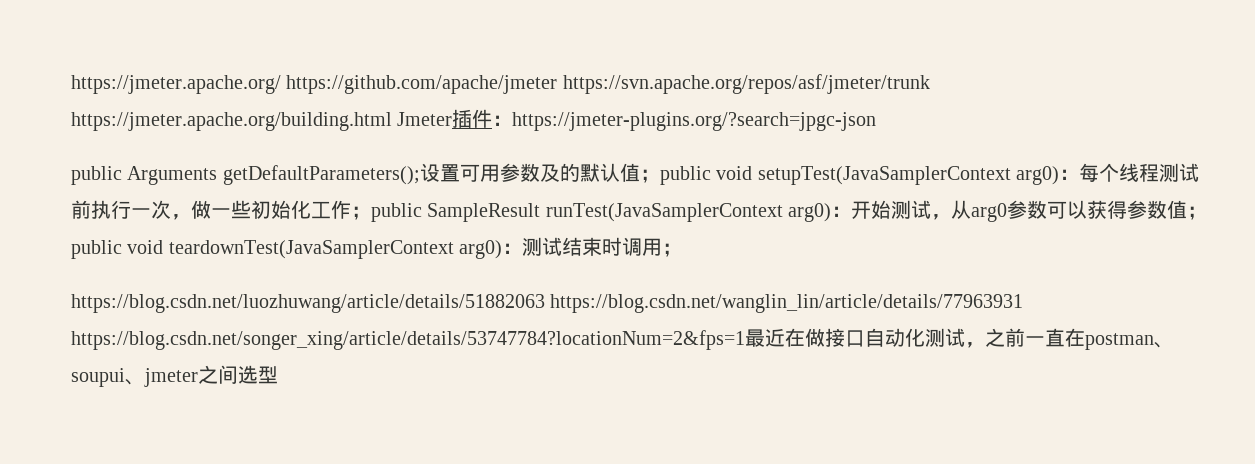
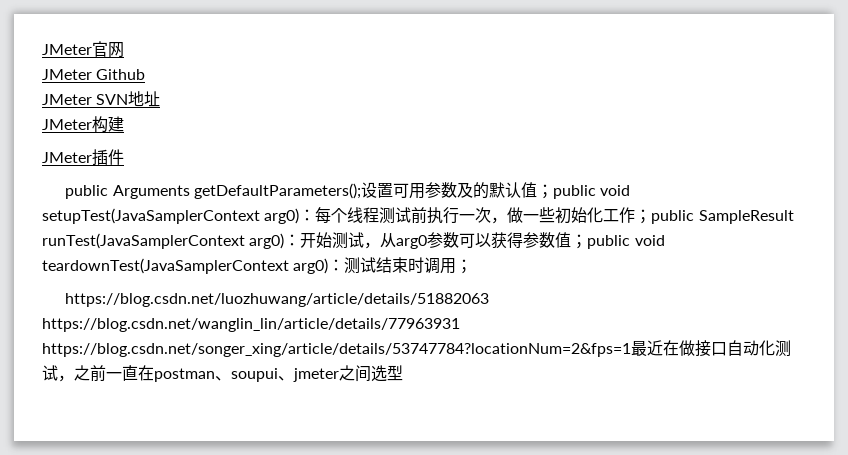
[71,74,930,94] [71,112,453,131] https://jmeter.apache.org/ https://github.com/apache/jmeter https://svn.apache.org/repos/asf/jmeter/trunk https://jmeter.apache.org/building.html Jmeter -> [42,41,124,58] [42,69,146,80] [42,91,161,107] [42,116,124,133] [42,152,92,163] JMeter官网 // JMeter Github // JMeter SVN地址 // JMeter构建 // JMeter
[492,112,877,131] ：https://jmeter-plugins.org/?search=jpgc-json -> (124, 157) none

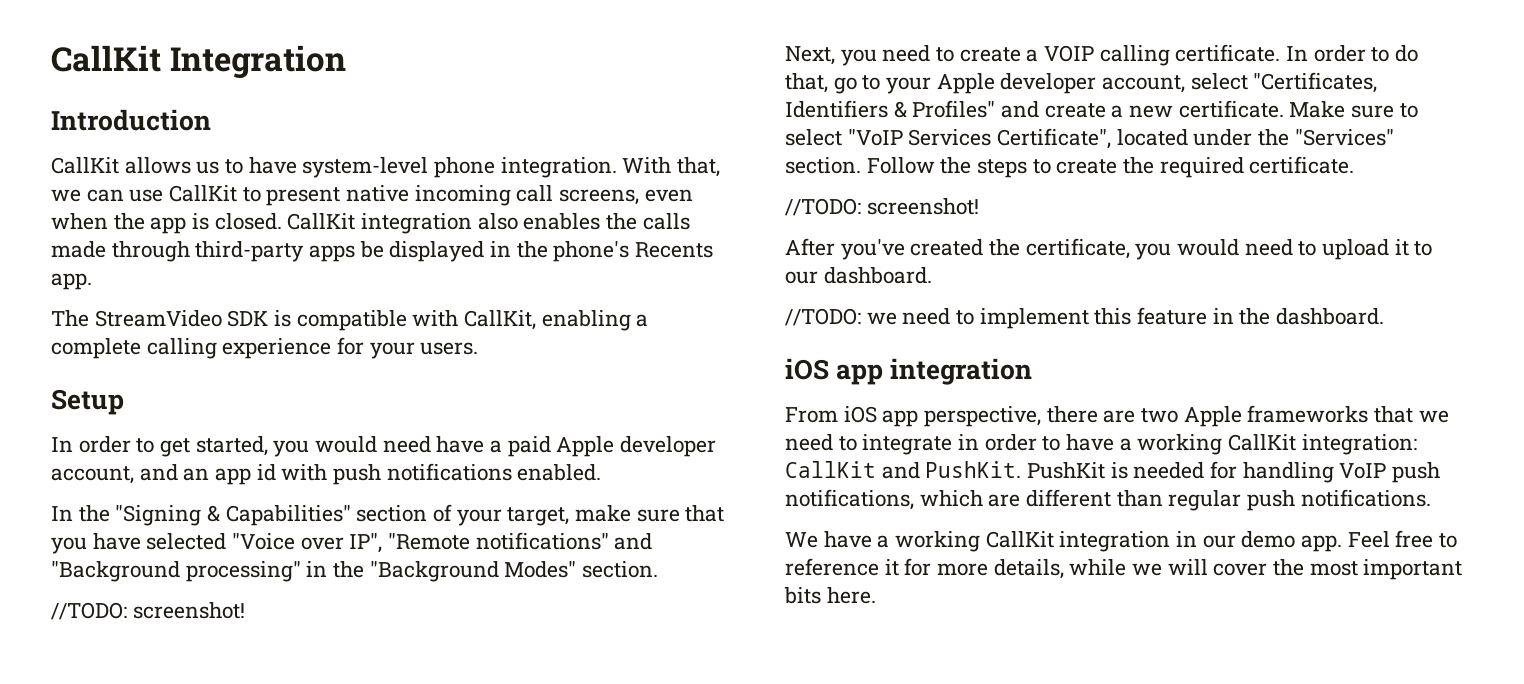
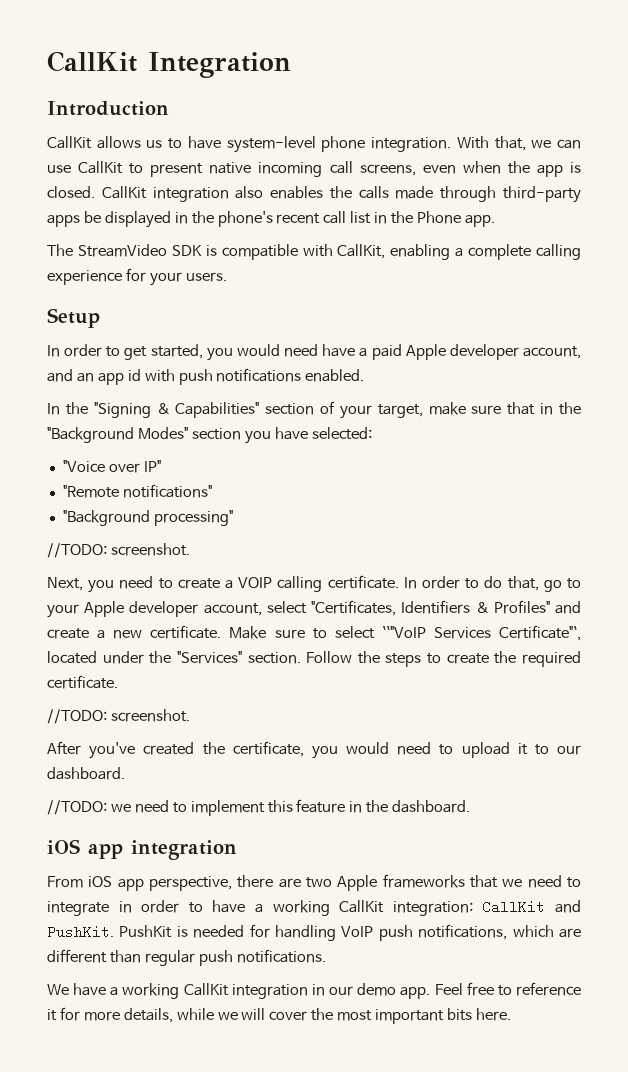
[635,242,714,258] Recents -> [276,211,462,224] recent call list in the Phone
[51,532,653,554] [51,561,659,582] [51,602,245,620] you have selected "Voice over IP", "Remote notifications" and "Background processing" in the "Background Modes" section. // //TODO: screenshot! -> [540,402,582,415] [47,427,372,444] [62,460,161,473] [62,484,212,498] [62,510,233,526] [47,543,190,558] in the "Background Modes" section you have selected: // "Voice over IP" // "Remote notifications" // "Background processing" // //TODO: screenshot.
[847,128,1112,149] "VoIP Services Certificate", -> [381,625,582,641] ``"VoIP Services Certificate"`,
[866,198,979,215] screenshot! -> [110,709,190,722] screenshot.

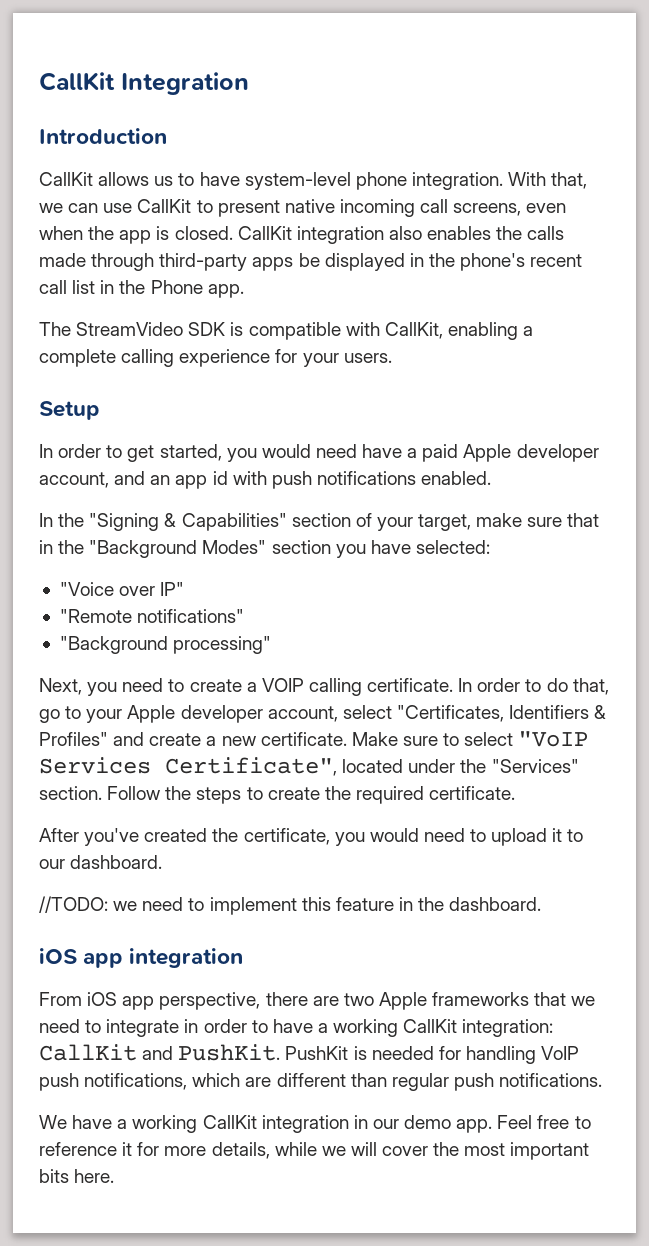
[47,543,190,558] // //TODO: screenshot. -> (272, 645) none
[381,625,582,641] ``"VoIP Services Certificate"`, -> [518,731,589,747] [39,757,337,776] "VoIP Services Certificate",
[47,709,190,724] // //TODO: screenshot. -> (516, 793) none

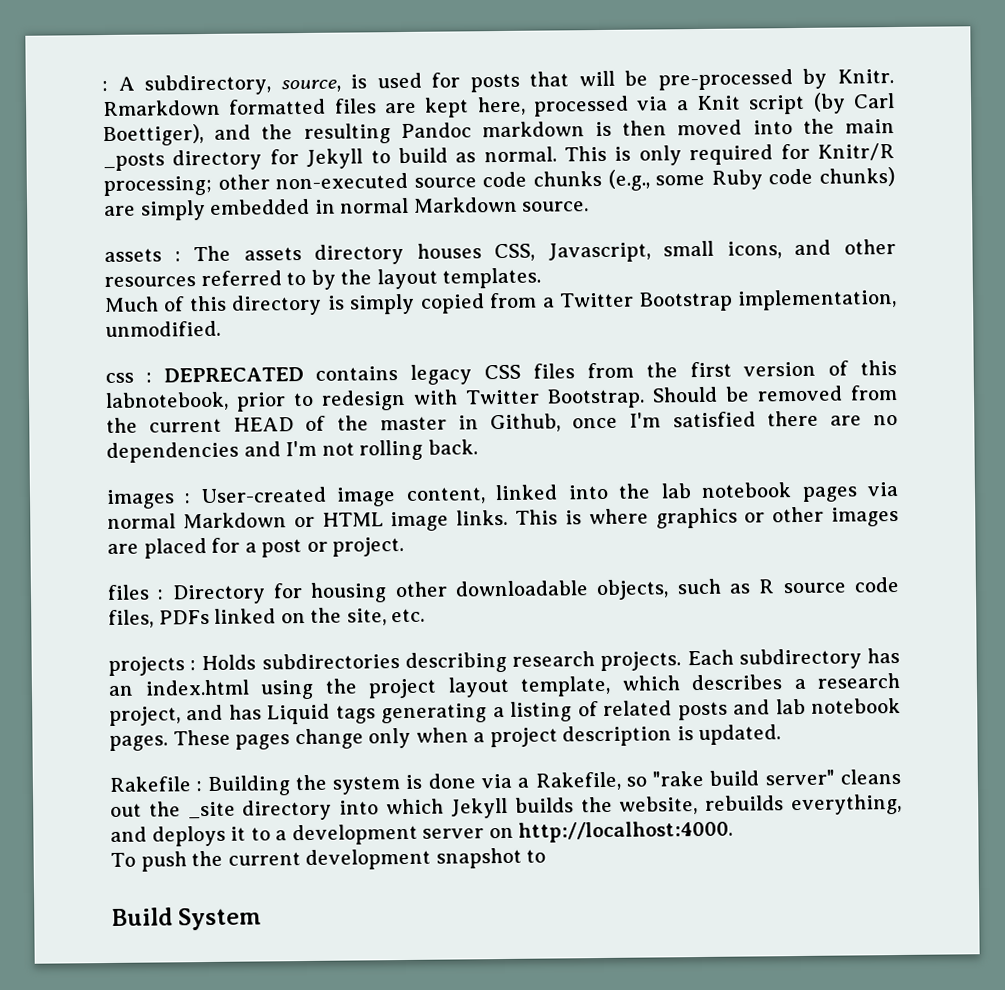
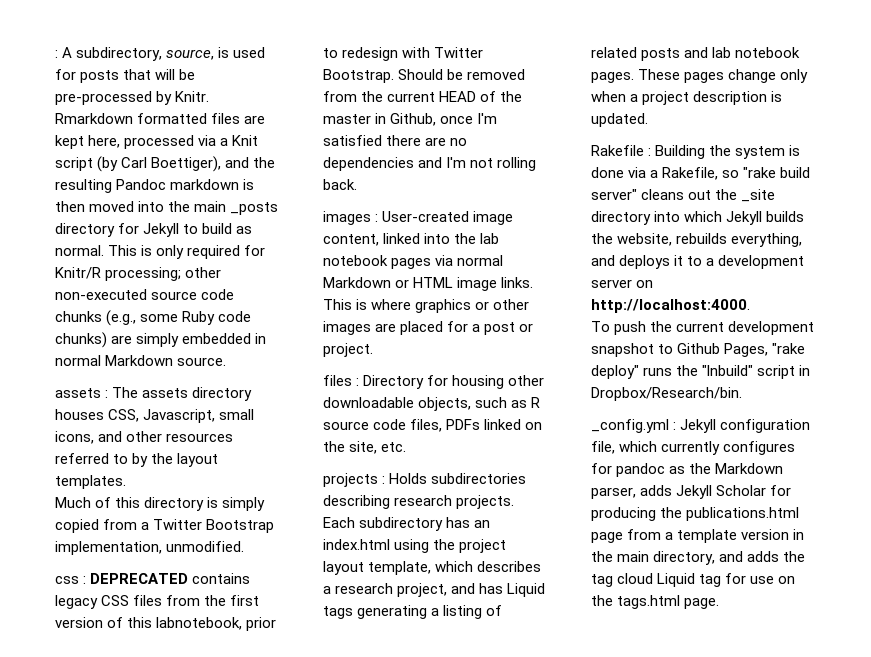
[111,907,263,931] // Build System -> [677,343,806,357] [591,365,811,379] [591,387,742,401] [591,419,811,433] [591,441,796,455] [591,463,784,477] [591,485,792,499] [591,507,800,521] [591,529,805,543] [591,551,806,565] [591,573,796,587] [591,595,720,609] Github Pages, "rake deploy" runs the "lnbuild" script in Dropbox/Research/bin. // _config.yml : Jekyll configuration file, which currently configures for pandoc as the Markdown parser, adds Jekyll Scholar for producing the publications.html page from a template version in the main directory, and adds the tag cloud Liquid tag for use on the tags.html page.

→ PROBLEM DESCRIPTION: Every entry, word for word: repeat it, but skip the images.

→ RESULT BELOW:
[71,74,930,94] [71,112,453,131] https://jmeter.apache.org/ https://github.com/apache/jmeter https://svn.apache.org/repos/asf/jmeter/trunk https://jmeter.apache.org/building.html Jmeter -> [42,41,124,58] [42,69,146,80] [42,91,161,107] [42,116,124,133] [42,152,92,163] JMeter官网 // JMeter Github // JMeter SVN地址 // JMeter构建 // JMeter
[492,112,877,131] ：https://jmeter-plugins.org/?search=jpgc-json -> (124, 157) none

[635,242,714,258] Recents -> [276,211,462,224] recent call list in the Phone
[51,532,653,554] [51,561,659,582] [51,602,245,620] you have selected "Voice over IP", "Remote notifications" and "Background processing" in the "Background Modes" section. // //TODO: screenshot! -> [540,402,582,415] [47,427,372,444] [62,460,161,473] [62,484,212,498] [62,510,233,526] [47,543,190,558] in the "Background Modes" section you have selected: // "Voice over IP" // "Remote notifications" // "Background processing" // //TODO: screenshot.
[847,128,1112,149] "VoIP Services Certificate", -> [381,625,582,641] ``"VoIP Services Certificate"`,
[866,198,979,215] screenshot! -> [110,709,190,722] screenshot.

[47,543,190,558] // //TODO: screenshot. -> (272, 645) none
[381,625,582,641] ``"VoIP Services Certificate"`, -> [518,731,589,747] [39,757,337,776] "VoIP Services Certificate",
[47,709,190,724] // //TODO: screenshot. -> (516, 793) none

[111,907,263,931] // Build System -> [677,343,806,357] [591,365,811,379] [591,387,742,401] [591,419,811,433] [591,441,796,455] [591,463,784,477] [591,485,792,499] [591,507,800,521] [591,529,805,543] [591,551,806,565] [591,573,796,587] [591,595,720,609] Github Pages, "rake deploy" runs the "lnbuild" script in Dropbox/Research/bin. // _config.yml : Jekyll configuration file, which currently configures for pandoc as the Markdown parser, adds Jekyll Scholar for producing the publications.html page from a template version in the main directory, and adds the tag cloud Liquid tag for use on the tags.html page.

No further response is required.